A glance at where global growth is concentrated in today’s world reveals a development that confounds the post-war economic experience. Many emerging market economies are booming, while their more developed counterparts are eking out minimal growth rates as they continue to labour under massive debt burdens. This burgeoning trend has little to do with the relative immunity that emerging markets had during the financial meltdown, nor is it the result of better-executed fiscal and monetary policies. Rather, it is due to the global movement of capital.
Most emerging markets, while no doubt grateful for the growth that these capital inflows have engendered, are aware of the longer-term potential inflation threat arising from them.

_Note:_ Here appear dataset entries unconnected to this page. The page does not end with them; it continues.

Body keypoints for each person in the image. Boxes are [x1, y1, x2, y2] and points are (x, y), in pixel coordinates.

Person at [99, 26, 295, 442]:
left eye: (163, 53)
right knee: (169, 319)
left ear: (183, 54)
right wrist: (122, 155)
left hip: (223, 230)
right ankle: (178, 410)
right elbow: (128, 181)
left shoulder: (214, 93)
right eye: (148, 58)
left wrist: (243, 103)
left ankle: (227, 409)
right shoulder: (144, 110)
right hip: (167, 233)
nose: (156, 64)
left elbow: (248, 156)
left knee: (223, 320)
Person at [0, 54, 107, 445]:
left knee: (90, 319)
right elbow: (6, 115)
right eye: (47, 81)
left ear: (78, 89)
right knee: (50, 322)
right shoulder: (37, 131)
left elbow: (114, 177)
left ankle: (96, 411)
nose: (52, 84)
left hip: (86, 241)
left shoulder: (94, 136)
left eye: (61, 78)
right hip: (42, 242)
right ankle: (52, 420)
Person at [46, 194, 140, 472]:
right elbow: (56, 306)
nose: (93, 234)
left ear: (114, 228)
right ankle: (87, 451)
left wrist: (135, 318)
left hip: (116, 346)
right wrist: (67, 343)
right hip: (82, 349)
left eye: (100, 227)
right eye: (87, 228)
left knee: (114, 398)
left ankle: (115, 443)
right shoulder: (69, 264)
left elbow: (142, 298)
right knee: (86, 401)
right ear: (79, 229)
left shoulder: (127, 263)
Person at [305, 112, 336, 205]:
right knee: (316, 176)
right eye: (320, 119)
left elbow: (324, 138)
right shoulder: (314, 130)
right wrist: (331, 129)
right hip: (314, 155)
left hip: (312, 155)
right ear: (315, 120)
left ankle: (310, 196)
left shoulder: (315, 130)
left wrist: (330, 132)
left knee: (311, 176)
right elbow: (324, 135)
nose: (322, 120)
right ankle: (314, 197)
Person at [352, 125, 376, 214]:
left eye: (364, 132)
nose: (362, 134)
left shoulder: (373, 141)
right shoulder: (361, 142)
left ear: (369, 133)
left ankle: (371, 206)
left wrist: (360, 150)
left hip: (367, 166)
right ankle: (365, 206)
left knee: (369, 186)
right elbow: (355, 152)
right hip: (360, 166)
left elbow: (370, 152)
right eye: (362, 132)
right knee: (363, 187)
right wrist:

China, India and Indonesia have already taken steps to avert this outcome by tightening monetary policy. However, with the western economies likely to maintain a very loose monetary policy for some time to come, this has led to further capital inflows into emerging markets due to their favourable interest-rate differentials. Latterly, fears of contagion in Europe of the “Greek disease” have also played their part in this development. The situation has been further exacerbated by the relative inflexibility of emerging market currencies, which have not strengthened significantly despite the amassing of huge amounts of foreign reserves by the countries concerned, and have thus retained their attractions for overseas investors.
Chinese boxes
The key to resolving this conundrum is China’s exchange rate, which remains fixed. As there is fierce competition for trade in the region, allowing currency appreciation is a no-go area for most Asian states, while capital controls in one country simply divert capital flows elsewhere. China has signalled that it realises the scope of the problem that global imbalances are causing, and has intimated that it will make the renminbi more flexible at an as yet unspecified point in the future. Without any official, supranational regional body to oversee and co-ordinate this, it is likely that behind-the-scenes negotiations between China and other Asian governments and central banks will result in these countries following suit to ensure that any competitive advantage in exchange-rate terms is kept to a minimum.
However, given China’s reluctance to act quickly and decisively, there is a substantial risk that the situation may spiral out of control. Small, gradual adjustments to Asian interest rates will have a correspondingly minimal impact on exchange rates, and this will therefore have a minor and temporary affect on overall global imbalances. Only a major policy offensive by China to address this issue will bear fruit in time.
Silver lining
Ironically, the Chinese pictogram for crisis is composed of two elements: danger and opportunity. While China continues to ponder its pivotal status in the resolution of the challenges posed by global imbalances, there will be beneficiaries of the ongoing turbulence in the foreign exchanges. The post-Greece slump in the euro, for example, could not have come a better time for eurozone exporters, particularly in Germany, whose export prowess has seen it weather many an economic storm.